Directions for this task: Reproduce all of the rows below word for word, leaving nothing out.

**** Supplied data

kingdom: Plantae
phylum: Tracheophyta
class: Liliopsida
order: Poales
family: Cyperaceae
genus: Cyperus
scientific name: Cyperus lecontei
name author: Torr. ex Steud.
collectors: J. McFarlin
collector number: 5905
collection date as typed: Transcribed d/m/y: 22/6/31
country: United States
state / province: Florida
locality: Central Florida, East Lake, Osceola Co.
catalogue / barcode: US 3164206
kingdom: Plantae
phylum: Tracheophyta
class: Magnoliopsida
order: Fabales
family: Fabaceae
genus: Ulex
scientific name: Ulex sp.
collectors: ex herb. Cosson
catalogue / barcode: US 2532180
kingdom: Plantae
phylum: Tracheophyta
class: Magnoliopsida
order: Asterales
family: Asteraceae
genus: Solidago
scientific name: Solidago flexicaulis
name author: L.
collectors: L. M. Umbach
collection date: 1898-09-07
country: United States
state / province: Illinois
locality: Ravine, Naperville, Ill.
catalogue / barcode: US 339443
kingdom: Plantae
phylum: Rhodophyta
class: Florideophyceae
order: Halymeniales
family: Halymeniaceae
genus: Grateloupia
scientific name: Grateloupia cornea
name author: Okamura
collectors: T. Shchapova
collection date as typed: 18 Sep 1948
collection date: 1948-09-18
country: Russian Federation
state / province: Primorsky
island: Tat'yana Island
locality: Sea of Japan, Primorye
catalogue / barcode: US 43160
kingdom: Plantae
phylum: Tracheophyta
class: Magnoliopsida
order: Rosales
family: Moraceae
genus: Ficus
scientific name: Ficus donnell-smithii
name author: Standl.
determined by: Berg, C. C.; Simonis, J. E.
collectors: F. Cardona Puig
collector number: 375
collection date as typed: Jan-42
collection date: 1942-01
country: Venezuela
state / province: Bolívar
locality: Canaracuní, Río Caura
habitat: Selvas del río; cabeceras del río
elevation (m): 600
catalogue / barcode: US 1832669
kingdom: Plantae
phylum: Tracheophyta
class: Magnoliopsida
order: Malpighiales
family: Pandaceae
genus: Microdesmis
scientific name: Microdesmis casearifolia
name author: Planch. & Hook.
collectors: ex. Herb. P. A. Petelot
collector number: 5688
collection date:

********

Task solution:
kingdom: Plantae
phylum: Tracheophyta
class: Liliopsida
order: Poales
family: Cyperaceae
genus: Cyperus
scientific name: Cyperus lecontei
name author: Torr. ex Steud.
collectors: J. McFarlin
collector number: 5905
collection date as typed: Transcribed d/m/y: 22/6/31
country: United States
state / province: Florida
locality: Central Florida, East Lake, Osceola Co.
catalogue / barcode: US 3164206
kingdom: Plantae
phylum: Tracheophyta
class: Magnoliopsida
order: Fabales
family: Fabaceae
genus: Ulex
scientific name: Ulex sp.
collectors: ex herb. Cosson
catalogue / barcode: US 2532180
kingdom: Plantae
phylum: Tracheophyta
class: Magnoliopsida
order: Asterales
family: Asteraceae
genus: Solidago
scientific name: Solidago flexicaulis
name author: L.
collectors: L. M. Umbach
collection date: 1898-09-07
country: United States
state / province: Illinois
locality: Ravine, Naperville, Ill.
catalogue / barcode: US 339443
kingdom: Plantae
phylum: Rhodophyta
class: Florideophyceae
order: Halymeniales
family: Halymeniaceae
genus: Grateloupia
scientific name: Grateloupia cornea
name author: Okamura
collectors: T. Shchapova
collection date as typed: 18 Sep 1948
collection date: 1948-09-18
country: Russian Federation
state / province: Primorsky
island: Tat'yana Island
locality: Sea of Japan, Primorye
catalogue / barcode: US 43160
kingdom: Plantae
phylum: Tracheophyta
class: Magnoliopsida
order: Rosales
family: Moraceae
genus: Ficus
scientific name: Ficus donnell-smithii
name author: Standl.
determined by: Berg, C. C.; Simonis, J. E.
collectors: F. Cardona Puig
collector number: 375
collection date as typed: Jan-42
collection date: 1942-01
country: Venezuela
state / province: Bolívar
locality: Canaracuní, Río Caura
habitat: Selvas del río; cabeceras del río
elevation (m): 600
catalogue / barcode: US 1832669
kingdom: Plantae
phylum: Tracheophyta
class: Magnoliopsida
order: Malpighiales
family: Pandaceae
genus: Microdesmis
scientific name: Microdesmis casearifolia
name author: Planch. & Hook.
collectors: ex. Herb. P. A. Petelot
collector number: 5688
collection date:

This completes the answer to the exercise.